Investments in security don't produce revenue, making it difficult for IT to justify implementations of security updates to C-level executives. But, when a data breach occurs, the hammer falls on IT. Therefore, it is the IT staff who are faced with the daunting task of justifying security investments to C-level executives, including updating and maintaining security policies and software to support BYOD and social enterprises. Below are tips for IT professionals to keep in mind as they approach C-level executives for the buy-in to implement the tools and policies needed to ensure enterprise security.
This is a real problem.
The days of the paper shredder are gone. Company data is no longer just in the physical hands of employees, it's in their virtual hands, traveling with them wherever they go. Forrester recently reported that corporate data loss and security breaches occur as a result of employee misuse and lack of comprehensive IT security policies. In fact, 31 percent of data breaches were a result of loss or theft, while 27 percent were caused by employees accidentally mishandling corporate data. And when these data breaches occur, it can cause devastating legal, financial and reputation crises.
It's hard to ignore the cost benefits when employees purchase their own device. However, with as much as 70 percent of the company's intellectual property (IP) living on email alone, a huge percentage of data assets are "out there" on somebody's smartphone or tablet. To make matters worse, the volume of data that IT needs to protect is proliferating as fast as the devices themselves - therefore another trendy problem to face - Big Data.
To address data security concerns, IT needs to examine employees' devices in greater detail and implement a Mobile Device Management (MDM) solution to effectively manage this concern. Investing in an MDM solution isn't about giving employees what they want. It impacts the bottom line of any company when you consider the costs that can be associated with data breaches that can occur if employees access corporate data on potentially unsecured mobile and Wi-Fi networks.
This is a real business problem.
Some companies are more at-risk than others, but no company is completely protected from risk. If you're a decision-maker, your choices regarding security policies and solutions can dramatically impact a company's bottom line. At the same time, compliance must be met. It is critical to ensure that employee-owned devices meet a certain standard of compliance before allowing them access to the corporate network. Proving this compliance with standardized reports is a must - manually accounting for compliance has become untenable for most IT organizations. For example, employee-owned devices or operating systems need to support data encryption in order to keep sensitive company information from being leaked - and IT should be able to prove this with a standardized report.

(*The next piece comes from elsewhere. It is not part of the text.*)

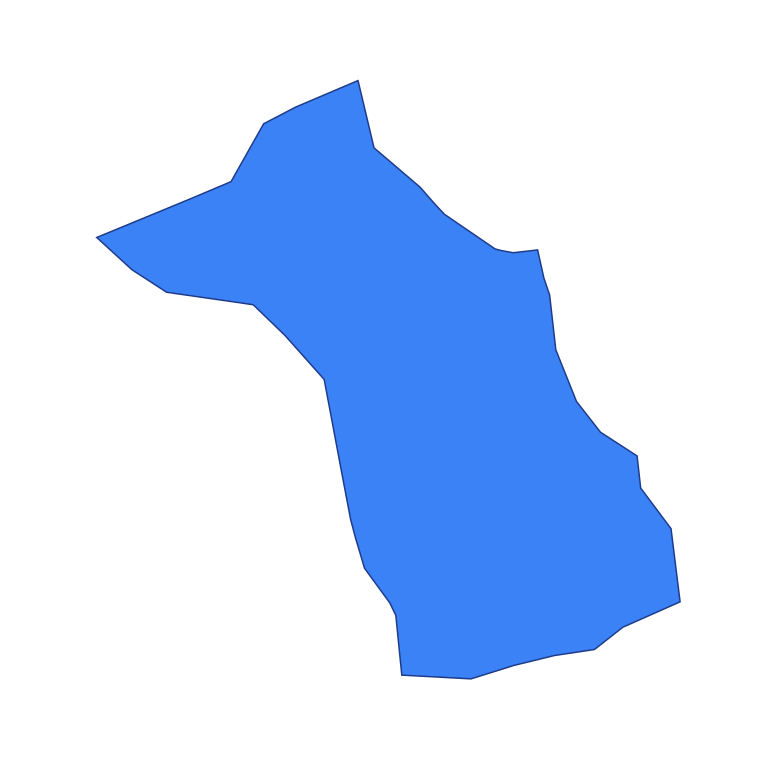 O'lziit, Övörhangay, Mongolia, rotated 352°
{"feature_id": "93677404B71645043055089", "entity_name": "O'lziit", "entity_type": "district", "adm_level": 2, "iso_a3": "MNG", "parent_name": "Mongolia", "parent_adm1": "Övörhangay", "projection": "mercator", "projection_center": [103.414, 46.516], "detail": "fine", "context": "isolated", "style": "filled", "palette": "blue", "viewbox_px": 768, "rotation_deg": 352, "n_neighbors": 0, "source": "geoboundaries", "source_scale": "gbopen_adm2", "svg_char_len": 684}
<svg xmlns="http://www.w3.org/2000/svg" viewBox="0 0 768 768"><g transform="rotate(352 384 384)"><path d="M646.9,640.9L648.1,567.2L623.7,522.8L624.6,490.5L591.7,461.9L572.2,428.1L558.9,374.1L560.4,318.9L557.1,301.6L554.8,272.8L554.8,272.6L530.3,272.0L518.8,268.2L512.8,265.7L467.6,224.5L460.2,214.1L447.2,194.2L407.0,148.8L400.5,79.9L400.4,79.9L335.3,97.4L301.1,109.5L260.7,162.3L216.0,174.2L119.9,198.9L150.3,235.8L181.5,262.9L265.5,287.3L292.6,322.0L325.4,371.2L329.5,459.7L332.1,513.5L334.4,532.7L339.1,563.8L359.3,601.6L363.5,614.8L361.1,674.8L429.1,688.1L473.2,680.8L514.8,676.6L555.5,676.2L586.6,658.1L646.9,640.9Z" fill="#3b82f6" stroke="#1e3a8a" stroke-width="1.5"/></g></svg>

Of course, there is always the concern of employee privacy. Security and compliance solutions need to secure data in the enterprise, while also protecting employees' privacy by blocking any access of IT administrators to non-work related areas on employee-owned devices. These privacy concerns can result in fines and lawsuits, from outside organizations as well as employees who feel their rights have been violated. C-levels may not see employee privacy as a bottom-line concern, but the damage that could be done if compliance is not met can be very costly to the corporate wallet.
Ineffective or unsophisticated security results in lost productivity and agility.
Every CxO knows they need to secure the enterprise; the question is how - and how to do it with the lowest investment possible. However, the least expensive solution isn't necessarily the cheapest to the organization - if your security policy results in one lost hour of productivity per employee per week, you're talking about massive costs to the enterprise.
Mobile, social and cloud technologies have forced IT departments to adapt policies and procedures. Successful IT teams need to navigate through new technologies without threatening security or limiting the productivity of the workforce. After all, a secure enterprise is a productive one. It's critical that technology does not dictate policy, but rather that organizations implement and enforce policies that are flexible enough for today's rapidly changing technology environment. The need for IT to overhaul security procedures each time a new technology is introduced to the market can be costly, and can easily result in a "No" from C-levels as IT professionals request funding for the tools to ensure security. Solutions that need to be implemented are ones built to be scalable and help IT avoid investing in new policies and platforms each time a new technology disrupts business.
When it comes to security, IT has a difficult task. Other departments justify costs with hard numbers for how their investments will increase ROI and impact the organization's bottom line. IT is stuck with the need for investments without being able to show the obvious monetary return. Increased investment in security can fall to the bottom of a CEO's to-do list when his most important role is ensuring that the company stays profitable and he or she feels they already have a solid system in place.
Today's workforce feels that they are entitled to work wherever and whenever they want, and on whatever devices and applications they prefer, creating a major security threat. Though investing in security measures may not turn a profit, it will ensure the sustainability of a company by eliminating compliance concerns and reducing risks of data breaches as well as help maintain workforce productivity in the event of a breach or unforeseen intrusion. The threat of what an organization could lose is worth the investment to keep enterprises secure in a constantly evolving IT era.
Justin Strong is the Senior Global Product Marketing Manager at Novell.